Evrenin gerçek boyutları, muhtemelen görünür evrenden çok daha büyüktür. Evrenin geometrisi, onun sınırsız büyüklükte olabileceğine ve sonsuza kadar genişleyebileceğine işaret eder. Evren sonsuz değilse bile, görünür evrenimiz çok daha büyük bir bütünlüğün içerisinde küçücük bir nokta kadar olmalı.

Allah'ın büyüklüğüne küçücük bir örnek. Emeklerinize sağlık. Mükemmel bir konu .
 

MURATS44

Özel Üye
Teşekkür ederim yorumlarınız için. Konuyu çok daha önce açılmış bir konu ile birleştirerek daha güzel hale getirmişsin kehribar. Resimlere bakınca ALLAH'ın büyüklüğünü daha güzel idrak ediyoruz değil mi? Dünya ne kadar da küçükmüş meğer?

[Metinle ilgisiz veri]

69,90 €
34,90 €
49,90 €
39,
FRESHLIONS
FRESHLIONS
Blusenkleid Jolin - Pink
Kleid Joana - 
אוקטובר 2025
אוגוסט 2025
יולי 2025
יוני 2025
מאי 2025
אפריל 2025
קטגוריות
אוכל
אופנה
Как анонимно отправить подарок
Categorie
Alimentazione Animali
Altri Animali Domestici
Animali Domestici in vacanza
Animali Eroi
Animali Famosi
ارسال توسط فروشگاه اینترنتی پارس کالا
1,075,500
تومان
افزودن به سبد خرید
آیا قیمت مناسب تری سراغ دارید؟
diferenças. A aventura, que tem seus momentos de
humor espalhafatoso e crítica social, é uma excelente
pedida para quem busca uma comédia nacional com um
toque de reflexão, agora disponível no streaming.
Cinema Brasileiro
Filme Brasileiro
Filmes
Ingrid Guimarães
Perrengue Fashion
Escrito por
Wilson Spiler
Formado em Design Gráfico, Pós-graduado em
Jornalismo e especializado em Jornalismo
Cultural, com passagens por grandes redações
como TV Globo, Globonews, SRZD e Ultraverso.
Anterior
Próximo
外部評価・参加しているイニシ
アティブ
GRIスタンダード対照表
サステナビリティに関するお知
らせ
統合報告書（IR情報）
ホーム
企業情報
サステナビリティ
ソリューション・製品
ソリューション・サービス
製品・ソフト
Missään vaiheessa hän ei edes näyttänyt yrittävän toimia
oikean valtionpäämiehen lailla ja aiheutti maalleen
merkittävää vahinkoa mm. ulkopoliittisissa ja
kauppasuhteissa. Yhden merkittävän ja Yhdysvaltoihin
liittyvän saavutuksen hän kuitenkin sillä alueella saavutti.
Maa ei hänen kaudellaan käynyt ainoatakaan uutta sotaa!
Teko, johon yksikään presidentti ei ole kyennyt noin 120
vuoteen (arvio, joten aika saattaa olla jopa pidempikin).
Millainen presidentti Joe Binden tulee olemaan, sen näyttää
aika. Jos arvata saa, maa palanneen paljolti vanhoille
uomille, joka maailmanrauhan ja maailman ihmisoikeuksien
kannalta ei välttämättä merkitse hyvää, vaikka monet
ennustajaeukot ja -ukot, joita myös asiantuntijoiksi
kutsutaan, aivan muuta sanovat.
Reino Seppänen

Konuyu hatırlattığın için teşekkür ederim.Güzel yorumlarınız için eyvalah..
 

NuSReT

Aktif Üyemiz
Evrendeki en büyük yıldız

içindeki sadece bir yıldızın büyüklüğü bu kadarsa kainatın büyüklüğüne akıl sır ermez.Hiç bir teknoloji bunu bilemez. Allahın büyüklüne ve kudretini kimse ölçemez. Görünen evren kısıtlı bir alan görülmeyen görülemeyen yerlerde kim bilir neler var daha.